## SOAL LATIHAN
A – Dalam teks tentang syair Tanpo Wathon, siapa yang disebut paling berperan dalam penyebarluasan syair itu?
B – Teruskan teks tentang syair Tanpo Wathon mulai dari kalimat terakhirnya.

Selain itu juga merupakan otokritik terhadap eksistensi peran ulama’, guru
agama maupun pelajar Muslim.
Di samping karena keinginan
Gus Nizam dalam membuat syair untuk puji-pujian setelah pengajian, sebenarnya
terdapat rahasia yang ingin Gus Nizam berikan. Yakni hasil inovasi Gus Nizam
dalam metode dakwah. Dan ternyata benar bahwa metode dakwah tersebut membawa
hasil yang gemilang. Maksud dari pembuatan syair Tanpo Wathon target
utamanya adalah penyucian hati (tazkiyah nafs), dan selanjutnya penataan
hati yang mantap untuk memperoleh keyakinan haq yang kuat. Dari sinilah akhlak
akan terbentuk dengan baik.
Adapun dalam proses
penyebarannya, syair Tanpo Wathon melewati beberapa sejarah
perkembangan. Tahap demi tahap telah dilalui hingga sekarang mayoritas
masyarakat mengetahui “syair tanpo wathon”. Namun banyak masyarakat yang
menyebutnya dengan Syi’iran Gus Dur. Hal ini juga tidak terlepas dari
pengaruh sejarah perjalanan syair tanpo wathon. Dalam proses
penyebaraluasannya, yang paling berperan sesungguhnya adalah ketua PCNU kota
Malang, yaitu KH. Marzuqi Mustamar. Suatu hari seusai memberi pengajian di
Masjid Jami’ Malang, beliau menghimbau kepada para jama’ah untuk menggandakan
VCD yang berisi Syi’ir Tnapo Wathon dengan judul Gus Dur Bersyair. “konon
VCD tersebut didapatkan dari salah seorang anggota DPR RI saat bertandang ke
Malang,” paparnya.

## KUMPULAN DATA
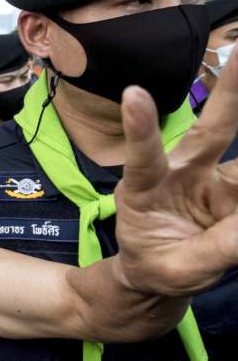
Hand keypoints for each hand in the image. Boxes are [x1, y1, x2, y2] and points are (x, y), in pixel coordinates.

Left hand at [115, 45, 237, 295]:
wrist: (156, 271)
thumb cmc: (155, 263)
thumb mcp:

---

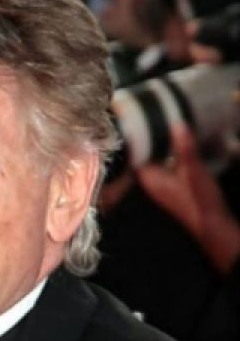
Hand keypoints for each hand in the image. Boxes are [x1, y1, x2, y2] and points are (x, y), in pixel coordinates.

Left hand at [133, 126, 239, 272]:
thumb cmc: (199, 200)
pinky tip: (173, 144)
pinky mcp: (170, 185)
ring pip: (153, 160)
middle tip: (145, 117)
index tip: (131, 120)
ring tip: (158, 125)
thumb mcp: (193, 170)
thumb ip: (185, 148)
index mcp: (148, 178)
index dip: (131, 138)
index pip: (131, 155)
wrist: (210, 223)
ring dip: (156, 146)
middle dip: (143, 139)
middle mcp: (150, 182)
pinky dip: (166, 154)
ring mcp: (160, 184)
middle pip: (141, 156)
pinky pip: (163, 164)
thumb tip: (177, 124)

## JAWABAN YANG DIHARAPKAN
A – KH. Marzuqi Mustamar, ketua PCNU kota Malang.

B –
Dari sanalah opini masyarakat
terbentuk. Sehingga dalam tempo singkat, syi’iran itu tersebar luas ke seluruh
penjuru Malang. Tak berselang lama, Radio Yasmara Kembang Kuning Surabaya
menyebarluaskannya melalui siaran radio setiap menjelang adzan shalat lima
waktu. Itulah yang membuat masyarakat Jawa Timur menjadi akrab dengan syiiran
tersebut. Hingga kini, siaran itu pun terus berkumandang dan dikolaborasikan
dengan nasyid Aghibu yang dilantunkan Syeikh Misyari al-Afasy. Secara hukum
positif, syair Tanpo Wathon ini sudah resmi terdaftar dalam
undang-undang hak cipta. Yakni pencipta dan pemegang Hak Cipta Lagu “ Syair
Tanpo Wathon” Nomor Agenda C00201101997 Peraturan Menteri Kehakiman R.I.
Nomor M.01-HC.03.01 Tahun 1987.
Redaksi Syair Tanpo Waton dan
Terjemahnya
استغفر الله ربّ البرايا # استغفر الله
من الخطايا
ربّي زدني علما نافعا # ووفّقني عملا
صالحا
يا رسول الله سلام عليك # يا رفيع
الشان و الدرج
عطفة يا جيرة العالم # يا أهَيل
الجود والكرم
BAIT 1
Ngawiti ingsun nglarar
syi’iran
Kelawan muji maring Pengeran
Kang paring rohmat lan
kenikmatan
Rino wengine tanpo pitungan.
(Bait ke-1)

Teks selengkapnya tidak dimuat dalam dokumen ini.